Problem details: Print, unchanged, the line containing "thumb mcp: (190, 209)" along with all lines that follow it to the end of the listing.

----- Source material -----

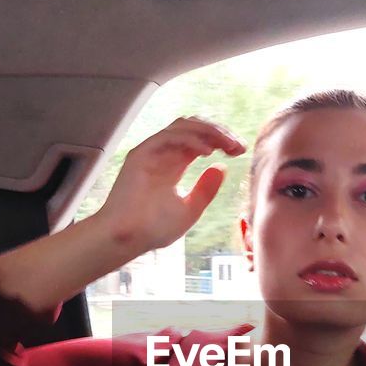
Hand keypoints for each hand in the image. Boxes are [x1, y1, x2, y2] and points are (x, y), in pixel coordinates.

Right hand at [98, 116, 244, 252]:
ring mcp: (151, 152)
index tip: (240, 150)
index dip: (221, 140)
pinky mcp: (141, 154)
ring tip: (228, 144)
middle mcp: (163, 154)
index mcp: (174, 165)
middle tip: (238, 146)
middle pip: (194, 128)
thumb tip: (222, 167)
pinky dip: (190, 139)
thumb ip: (206, 189)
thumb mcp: (190, 209)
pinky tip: (208, 152)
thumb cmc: (152, 229)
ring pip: (183, 126)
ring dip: (208, 130)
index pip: (200, 140)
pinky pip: (169, 137)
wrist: (126, 238)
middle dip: (219, 132)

-----

Result of this exercise:
thumb mcp: (190, 209)
pinky tip: (208, 152)
thumb cmc: (152, 229)
ring pip: (183, 126)
ring dip: (208, 130)
index pip: (200, 140)
pinky pip: (169, 137)
wrist: (126, 238)
middle dip: (219, 132)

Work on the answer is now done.